====== Text

All accrued liquidated damages shall be paid to the Holders entitled
thereto, in the manner provided for the payment of interest in the Indenture, on
each Interest Payment Date, as more fully set forth in the Indenture and the
Notes. Notwithstanding the fact that any securities for which liquidated damages
are due cease to be Transfer Restricted Securities, all obligations of the
Company to pay liquidated damages with respect to securities shall survive until
such time as such obligations with respect to such securities shall have been
satisfied in full.
SECTION 6. REGISTRATION PROCEDURES
(a) Exchange Offer Registration Statement. In connection with the Exchange
Offer, the Company shall (x) comply with all applicable provisions of Section
6(c) below, (y) use all commercially reasonable efforts to effect such exchange
and to permit the resale of Exchange Notes by Broker-Dealers that tendered in
the Exchange Offer Initial Notes that such Broker-Dealer acquired for its own
account as a result of its market-making activities or other trading activities
(other than Initial Notes acquired directly from the Company or any of its
Affiliates) being sold in accordance with the intended method or methods of
distribution thereof, and (z) comply with all of the following provisions:
(i) If, following the date hereof there has been announced a change in
Commission policy with respect to exchange offers such as the Exchange
Offer, that in the reasonable opinion of counsel to the Company raises a
substantial question as to whether the Exchange Offer is permitted by
applicable federal law, the Company hereby agrees to seek a no-action
letter or other favorable decision from the Commission allowing the Company
to Consummate an Exchange Offer for such Transfer Restricted Securities.

============
====== Source information

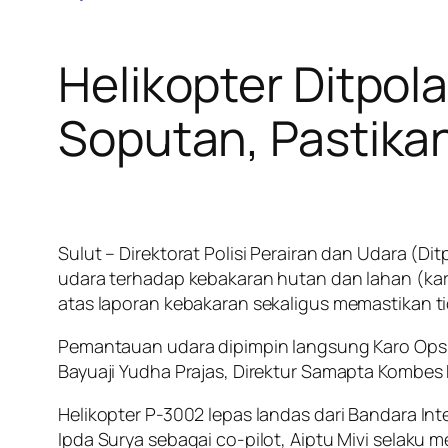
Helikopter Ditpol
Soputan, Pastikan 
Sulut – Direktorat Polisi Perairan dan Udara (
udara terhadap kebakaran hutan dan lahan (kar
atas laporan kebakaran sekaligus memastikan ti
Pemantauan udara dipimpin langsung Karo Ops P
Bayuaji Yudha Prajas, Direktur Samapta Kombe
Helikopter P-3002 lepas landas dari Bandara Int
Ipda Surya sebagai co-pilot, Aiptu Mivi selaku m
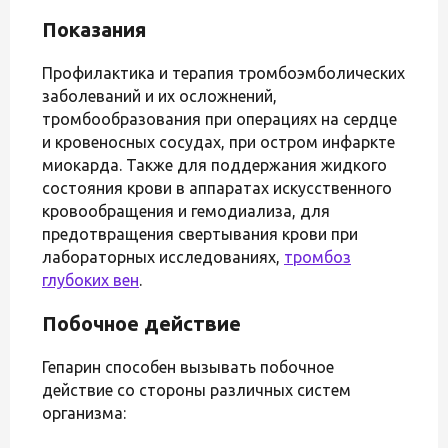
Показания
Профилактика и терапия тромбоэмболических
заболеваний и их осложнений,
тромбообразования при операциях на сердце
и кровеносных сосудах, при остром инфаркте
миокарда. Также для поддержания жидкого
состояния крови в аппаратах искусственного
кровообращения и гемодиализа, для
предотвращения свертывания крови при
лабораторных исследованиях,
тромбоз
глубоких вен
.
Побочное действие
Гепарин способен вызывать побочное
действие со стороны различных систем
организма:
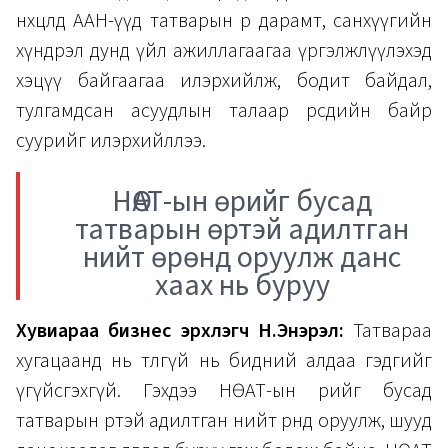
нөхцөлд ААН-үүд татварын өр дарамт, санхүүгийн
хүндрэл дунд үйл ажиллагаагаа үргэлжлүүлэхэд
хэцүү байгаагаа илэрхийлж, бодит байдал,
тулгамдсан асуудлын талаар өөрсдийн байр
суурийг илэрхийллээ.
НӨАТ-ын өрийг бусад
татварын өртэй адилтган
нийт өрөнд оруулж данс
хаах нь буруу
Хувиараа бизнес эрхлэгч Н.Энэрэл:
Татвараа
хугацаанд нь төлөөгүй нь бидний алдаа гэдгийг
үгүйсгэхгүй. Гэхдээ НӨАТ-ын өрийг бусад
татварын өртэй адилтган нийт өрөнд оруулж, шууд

============

* Parts of the exercise:
(a) Copy the registration agreement passage from "All accrued liquidated" to "satisfied in full.".
(b) Proceed with the registration agreement passage, picking up right after its final sentence.
The records were taken from a separate source.

* Answers to the exercises:
(a)
All accrued liquidated damages shall be paid to the Holders entitled
thereto, in the manner provided for the payment of interest in the Indenture, on
each Interest Payment Date, as more fully set forth in the Indenture and the
Notes. Notwithstanding the fact that any securities for which liquidated damages
are due cease to be Transfer Restricted Securities, all obligations of the
Company to pay liquidated damages with respect to securities shall survive until
such time as such obligations with respect to such securities shall have been
satisfied in full.

(b)
The Company hereby agrees to pursue the issuance of such a decision to the
Commission staff level but shall not be required to take commercially
unreasonable actions in connection therewith. In connection with the
foregoing, the Company hereby agrees to take all other commercially
reasonable actions as may be requested by the Commission or otherwise
required in connection with the issuance of such decision, including
without limitation (A) participating in telephonic conferences with the
Commission, (B) if practicable, delivering to the Commission staff an
analysis prepared by counsel to the Company setting forth the legal bases,
if any, upon which such counsel has concluded that such an Exchange Offer
should be permitted and (C) diligently pursuing a resolution (which need
not be favorable) by the Commission staff.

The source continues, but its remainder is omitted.